'''

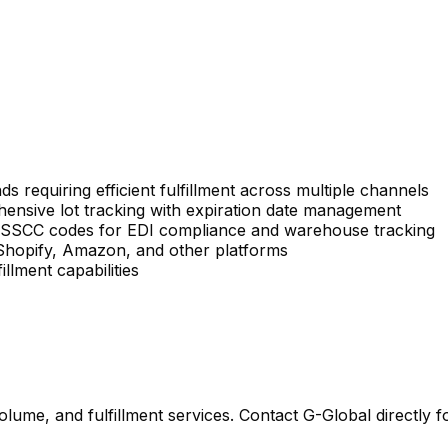
s requiring efficient fulfillment across multiple channels
ensive lot tracking with expiration date management
g SSCC codes for EDI compliance and warehouse tracking
 Shopify, Amazon, and other platforms
llment capabilities
lume, and fulfillment services. Contact G-Global directly f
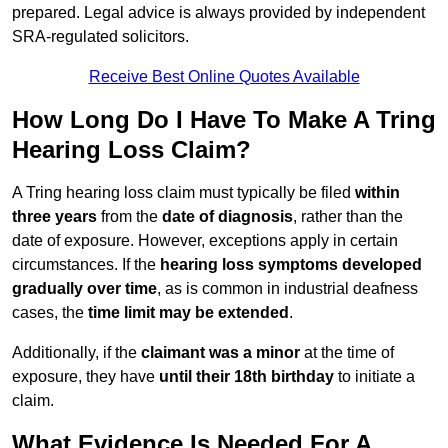
prepared. Legal advice is always provided by independent
SRA-regulated solicitors.
Receive Best Online Quotes Available
How Long Do I Have To Make A Tring
Hearing Loss Claim?
A Tring hearing loss claim must typically be filed
within
three years
from the
date of diagnosis
, rather than the
date of exposure. However, exceptions apply in certain
circumstances. If the
hearing loss symptoms developed
gradually over time
, as is common in industrial deafness
cases, the
time limit may be extended
.
Additionally, if the
claimant was a minor
at the time of
exposure, they have
until their 18th birthday
to initiate a
claim.
What Evidence Is Needed For A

'''

TO-DO ITEM —
Exactly the lines from the one containing "to initiate a" through the end of the listing above, inclusive, are to be written out, and no others.

TASK OUTPUT —
to initiate a
claim.
What Evidence Is Needed For A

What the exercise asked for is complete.